What you need to do -
1/ Reproduce the part of the page excerpt on impunity and press freedom from "Media murders and" to "on organized crime.".
2/ Summarize the page excerpt on impunity and press freedom in two sentences.

Page excerpt -

■ ■ ■ ■ ■

Impunity is a key indicator in assessing levels of press freedom and free expression in nations worldwide. CPJ research shows that deadly, unpunished violence against journalists often leads to a general pattern of self-censorship in the rest of the press corps. From Somalia to Mexico, CPJ has found that journalists avoid sensitive topics, leave the profession, or flee their homeland to escape violent retribution.

CPJ has documented the use of self-censorship in response to media violence in Colombia in a 2005 report “Untold Stories” Interviews with three dozen news professionals revealed that media outlets and journalists across the country routinely censor themselves in fear of physical retaliation from all sides in the nation’s conflict.

Media murders and attacks are often intended not just to silence the victim but send a message to the community – sometimes this is demonstrated by the nature of the crime.  In many cases CPJ has found the journalist was taken captive and/or tortured. After the tortured remains of Mexican reporter Valentín Valdés Espinosa were discovered, no other reporter in the city of Saltillo attempted to report on why Espinosa had been killed. His newspaper, Zócalo de Saltillo, stopped reporting on organized crime.

Our data also supports that where rates of violent attacks are high and impunity in those attacks the norm, then violence repeats – the most glaring example of this being the 2009 Maguindanao massacre in the Philippines. It is a widely-held belief that the massacre in which 32 journalists and media workers were brutally murdered, could not have taken place were there not a longstanding record of impunity in the Philippines. The perpetrators clearly thought they could get away with this atrocity and may well still as the trial limps forward. An analysis of CPJ’s annual impunity index over the past three years shows that the majority of nations identified as having the worst records at solving journalists’murders also repeatedly see new acts of violence.

■ ■ ■ ■ ■

Data under study -
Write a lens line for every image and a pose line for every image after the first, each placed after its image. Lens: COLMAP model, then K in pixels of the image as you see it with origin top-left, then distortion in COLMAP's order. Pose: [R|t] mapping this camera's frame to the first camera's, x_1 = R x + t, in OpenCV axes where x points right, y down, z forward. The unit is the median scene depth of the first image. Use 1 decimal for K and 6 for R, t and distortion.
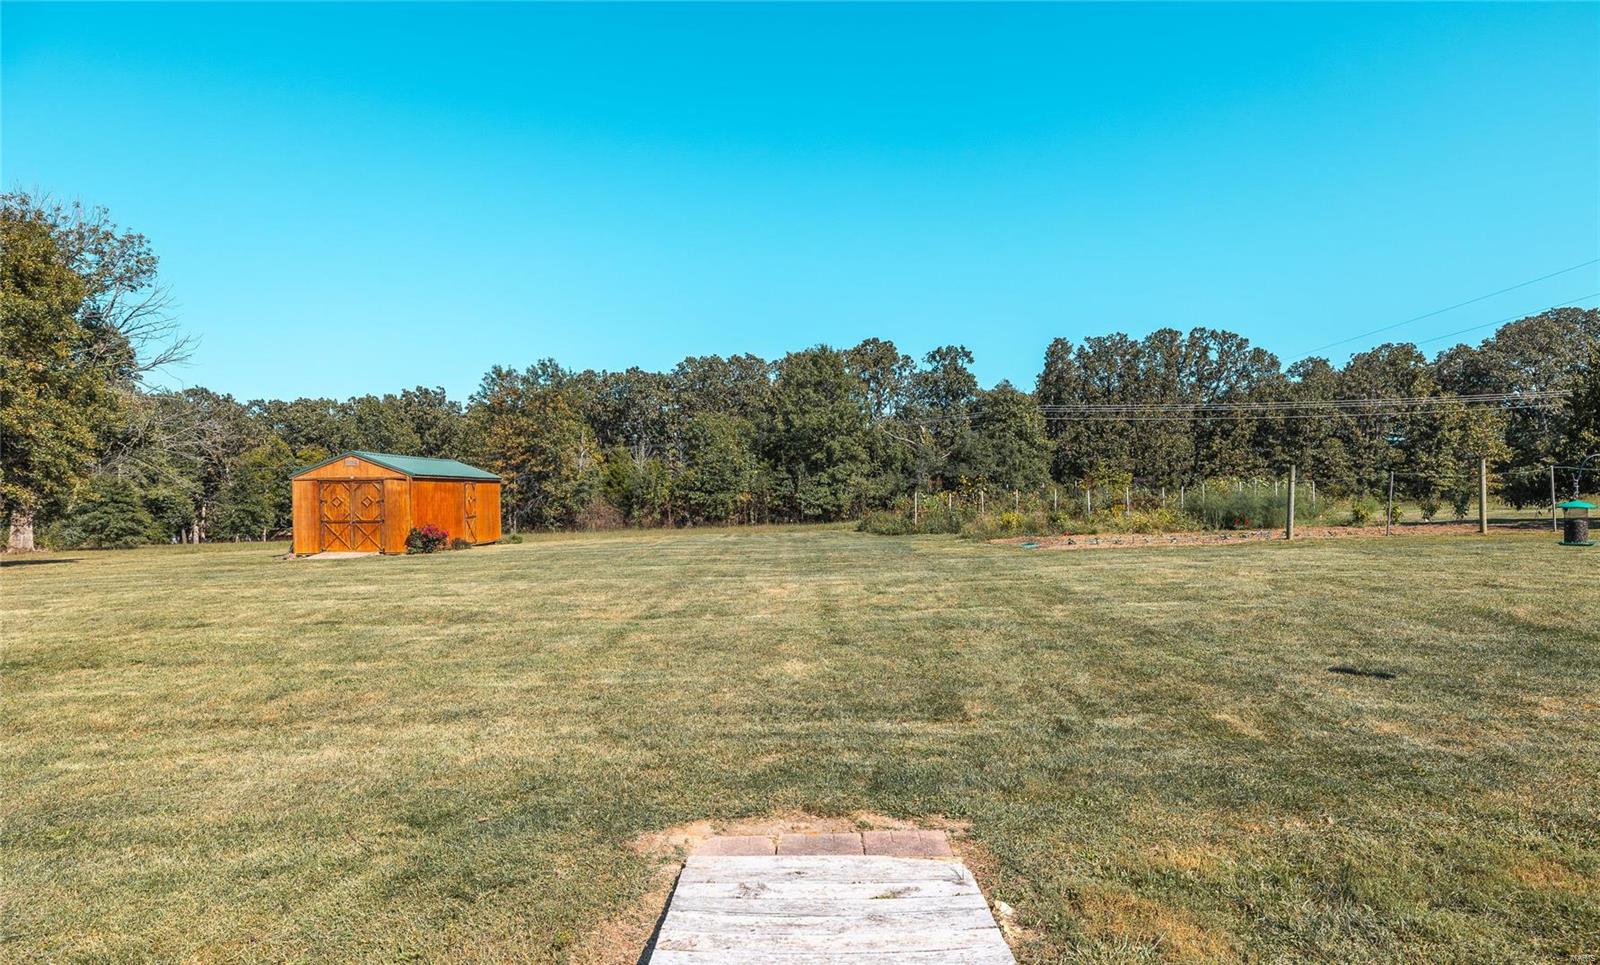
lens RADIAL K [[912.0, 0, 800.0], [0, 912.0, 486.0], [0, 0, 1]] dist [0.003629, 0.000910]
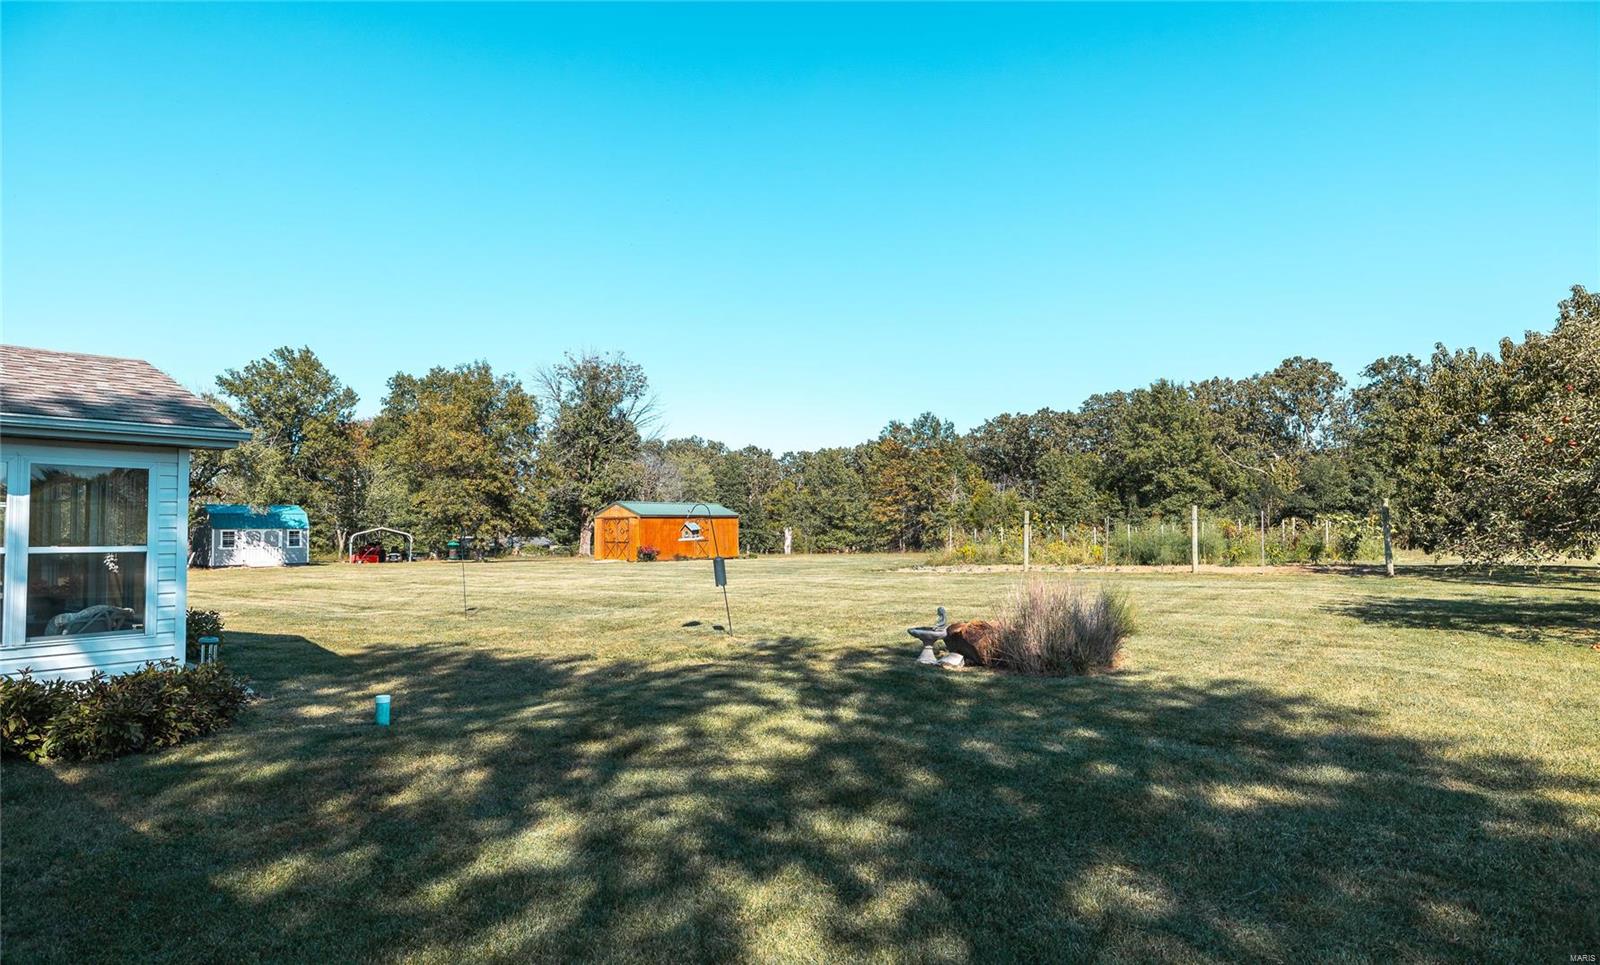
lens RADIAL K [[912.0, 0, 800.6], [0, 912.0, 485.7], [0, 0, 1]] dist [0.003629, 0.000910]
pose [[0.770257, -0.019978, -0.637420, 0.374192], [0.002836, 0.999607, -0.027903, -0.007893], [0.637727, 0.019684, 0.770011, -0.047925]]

■ ■ ■ ■ ■

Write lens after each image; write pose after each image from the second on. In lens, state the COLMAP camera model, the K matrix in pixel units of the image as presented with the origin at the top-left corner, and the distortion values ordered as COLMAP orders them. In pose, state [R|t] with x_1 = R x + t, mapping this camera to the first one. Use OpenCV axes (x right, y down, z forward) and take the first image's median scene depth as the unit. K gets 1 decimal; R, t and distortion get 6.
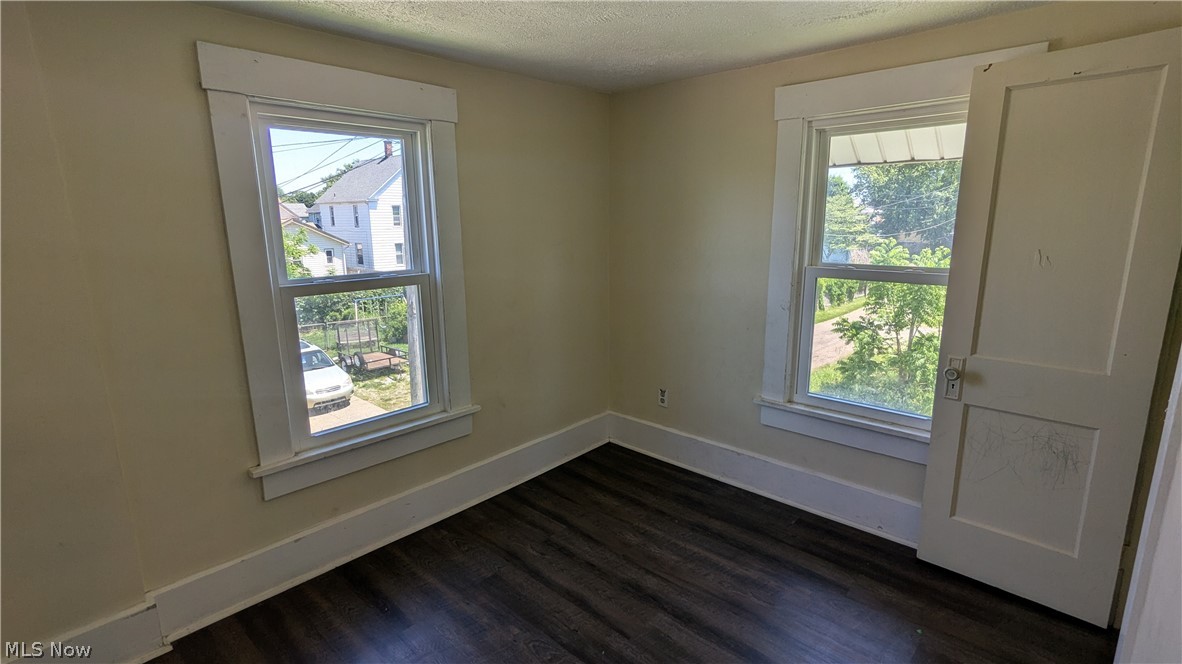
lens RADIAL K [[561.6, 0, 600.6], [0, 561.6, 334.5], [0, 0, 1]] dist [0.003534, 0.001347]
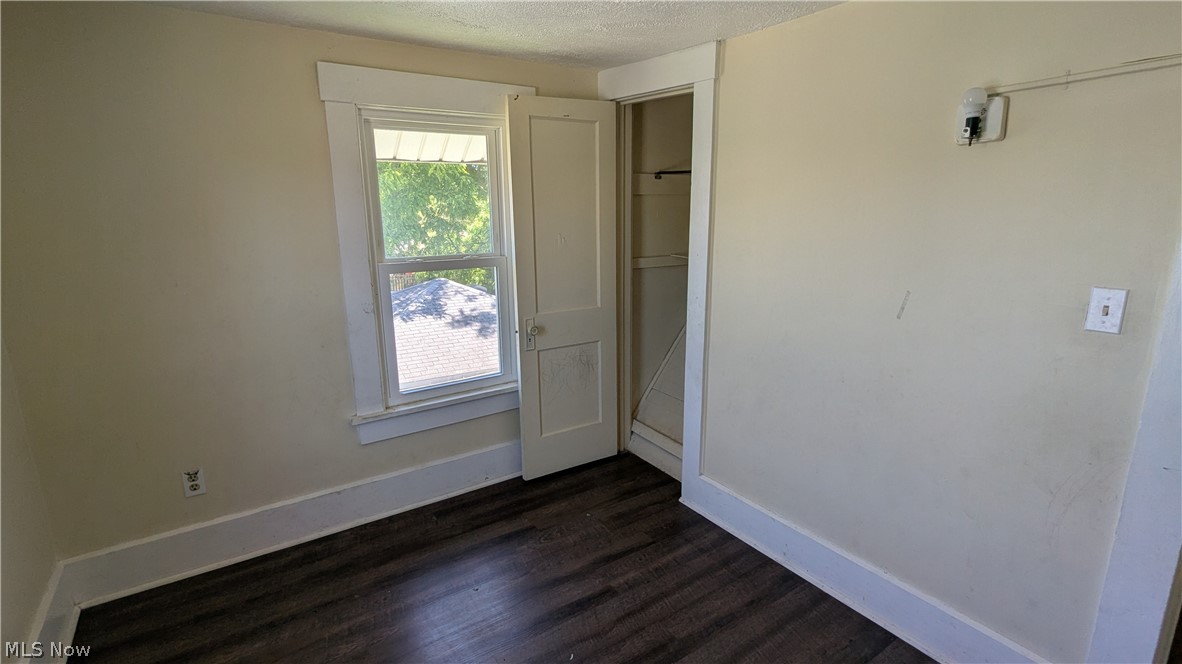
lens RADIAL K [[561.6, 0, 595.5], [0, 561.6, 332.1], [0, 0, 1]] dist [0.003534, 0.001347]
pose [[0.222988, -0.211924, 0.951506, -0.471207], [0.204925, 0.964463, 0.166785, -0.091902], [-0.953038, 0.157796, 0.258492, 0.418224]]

■ ■ ■ ■ ■

Answers provided -
1/
Media murders and attacks are often intended not just to silence the victim but send a message to the community – sometimes this is demonstrated by the nature of the crime.  In many cases CPJ has found the journalist was taken captive and/or tortured. After the tortured remains of Mexican reporter Valentín Valdés Espinosa were discovered, no other reporter in the city of Saltillo attempted to report on why Espinosa had been killed. His newspaper, Zócalo de Saltillo, stopped reporting on organized crime.

2/ Impunity is a key indicator of press freedom, and CPJ research shows that unpunished deadly violence against journalists leads others to censor themselves, avoid sensitive topics, leave the profession, or flee, as documented in Colombia and in Saltillo, Mexico, after reporter Valentín Valdés Espinosa was killed. CPJ data also indicates that where violent attacks are frequent and go unpunished, the violence repeats; the clearest example is the 2009 Maguindanao massacre of 32 journalists and media workers in the Philippines.